• WORK INSTRUCTIONS:
Set down each record below precisely, skipping the pictures.

• DATA TO EXAMINE:
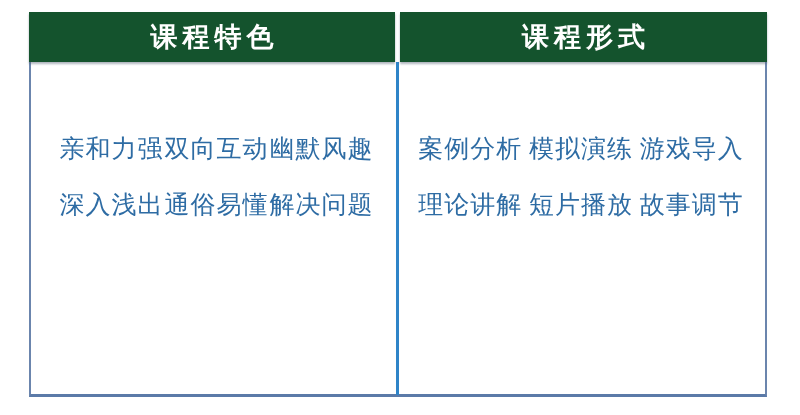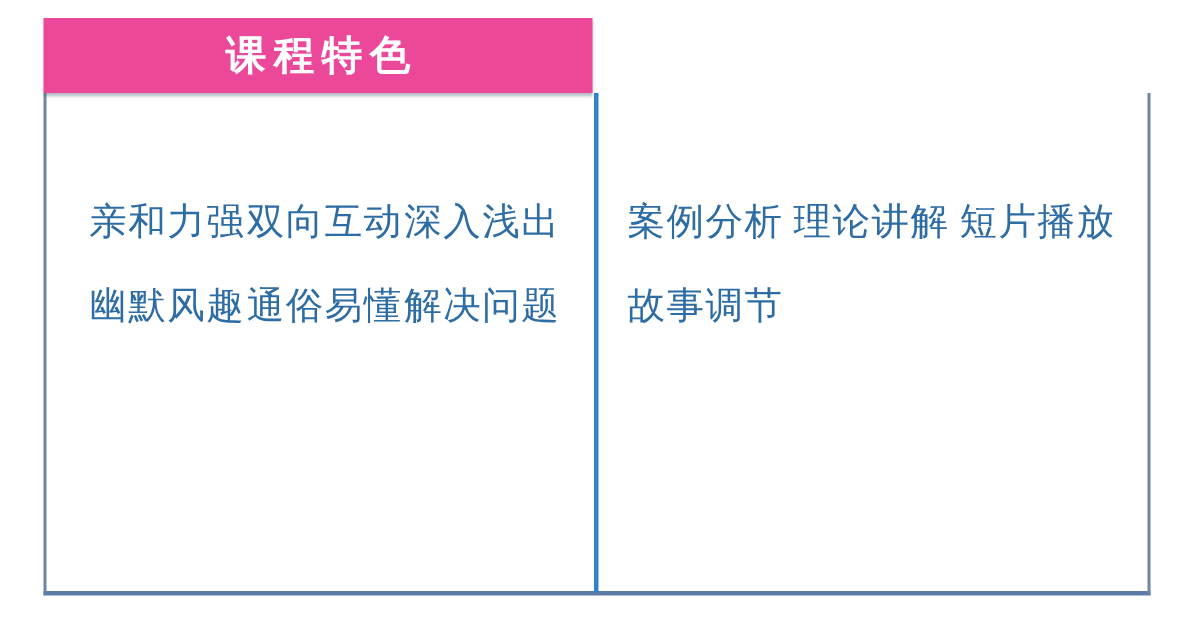"课程特色" .header-cell { background: #ec4899 -> #14532d }
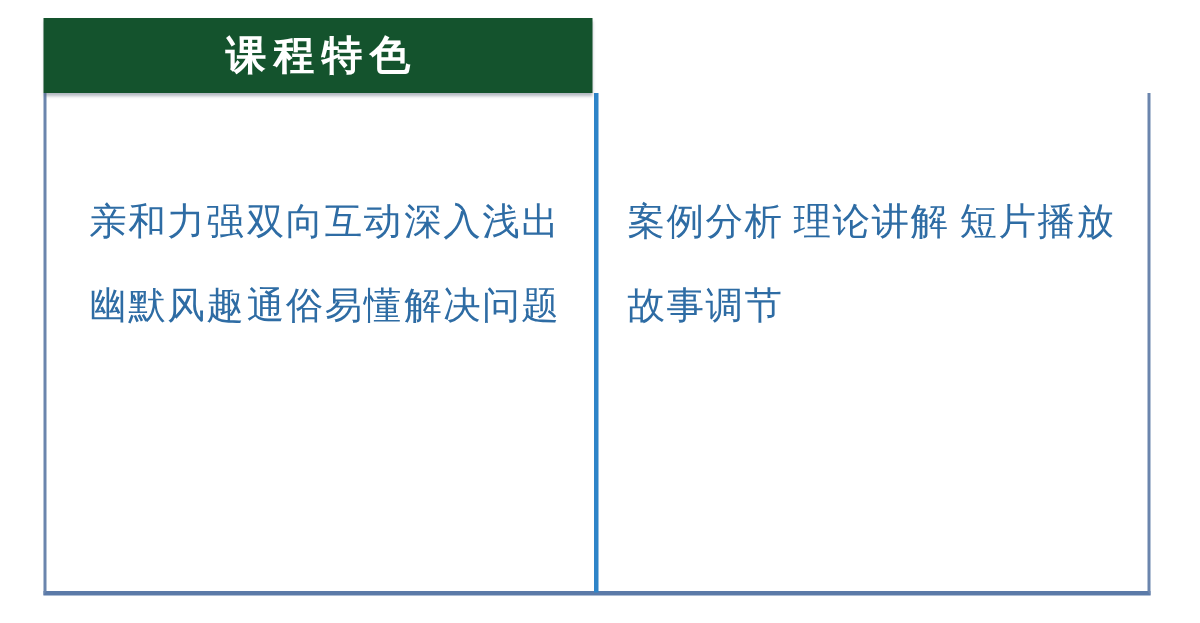"课程形式" div.header-cell { html: none -> <div> <span>课程形式</span> </div> }
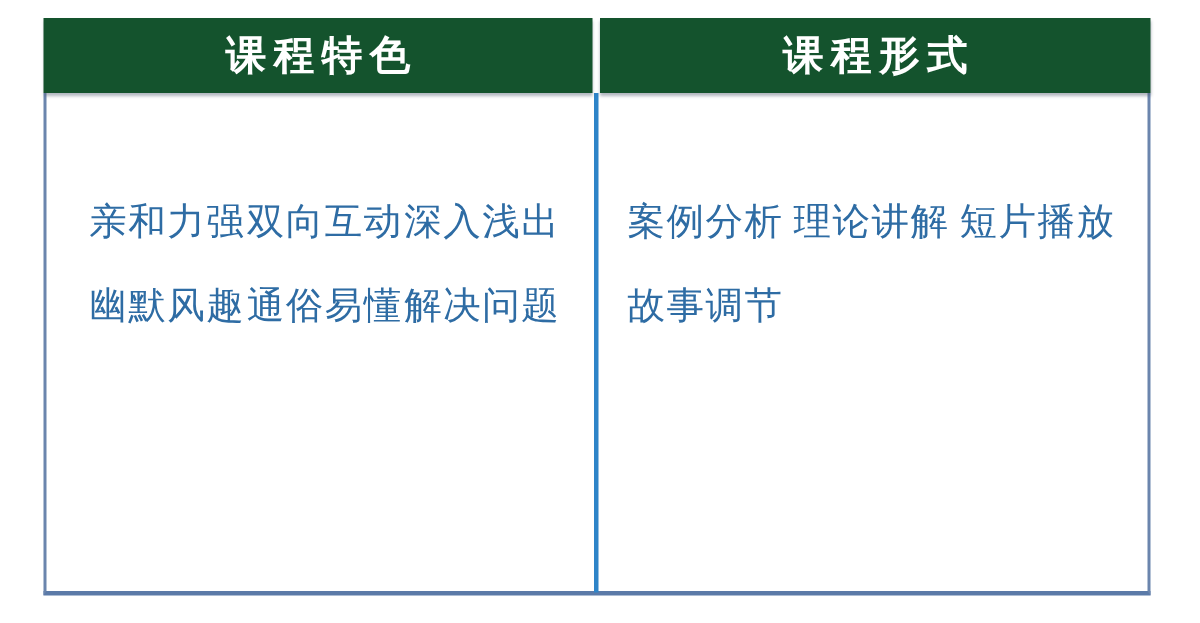"模拟演练" div.cell-item { html: none -> <div>模拟演练</div> }
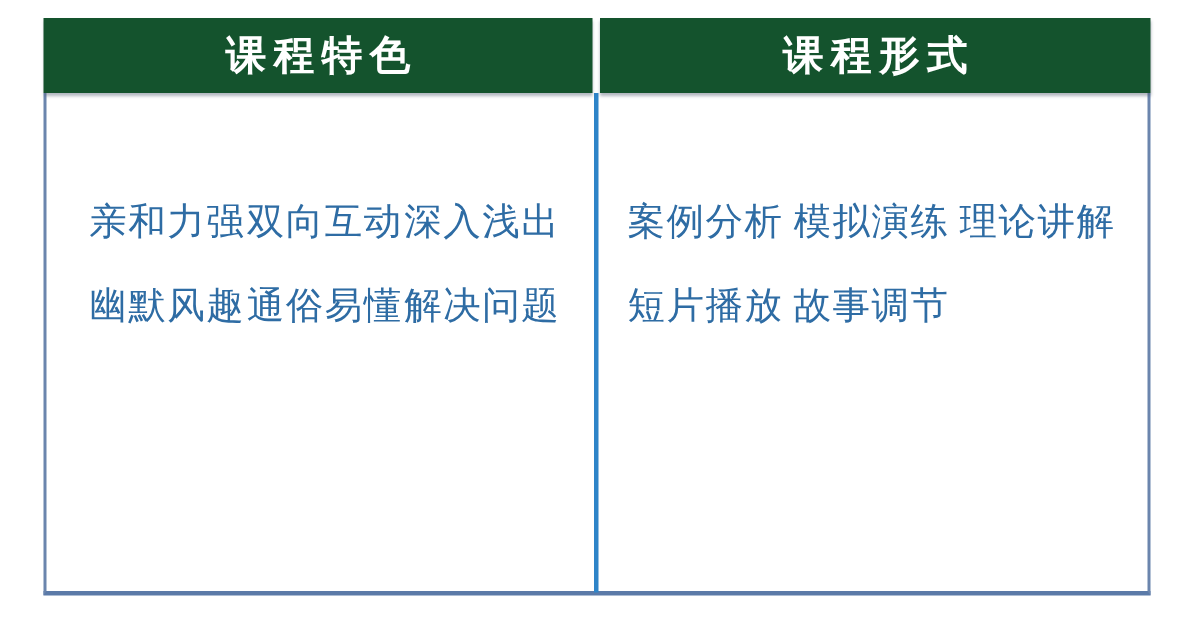"游戏导入" div.cell-item { html: none -> <div>游戏导入</div> }
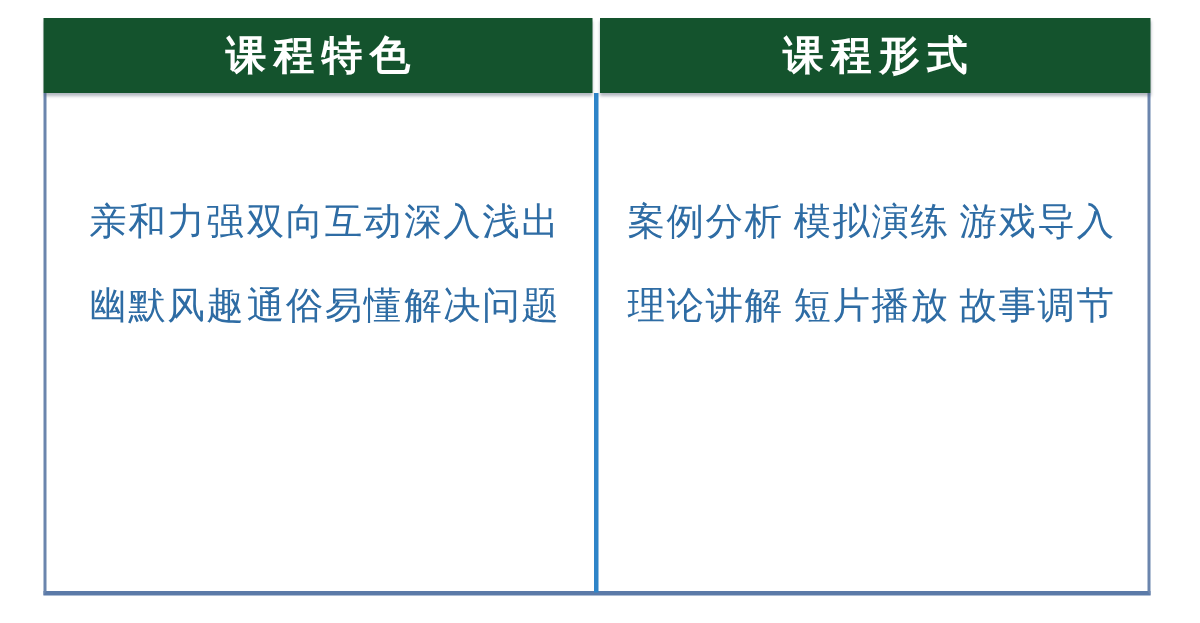"深入浅出" div.cell-item { order: before "幽默风趣" -> after "幽默风趣" }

• WORKED SOLUTION:
"课程特色" .header-cell { background: #ec4899 -> #14532d }
"课程形式" div.header-cell { html: none -> <div> <span>课程形式</span> </div> }
"模拟演练" div.cell-item { html: none -> <div>模拟演练</div> }
"游戏导入" div.cell-item { html: none -> <div>游戏导入</div> }
"深入浅出" div.cell-item { order: before "幽默风趣" -> after "幽默风趣" }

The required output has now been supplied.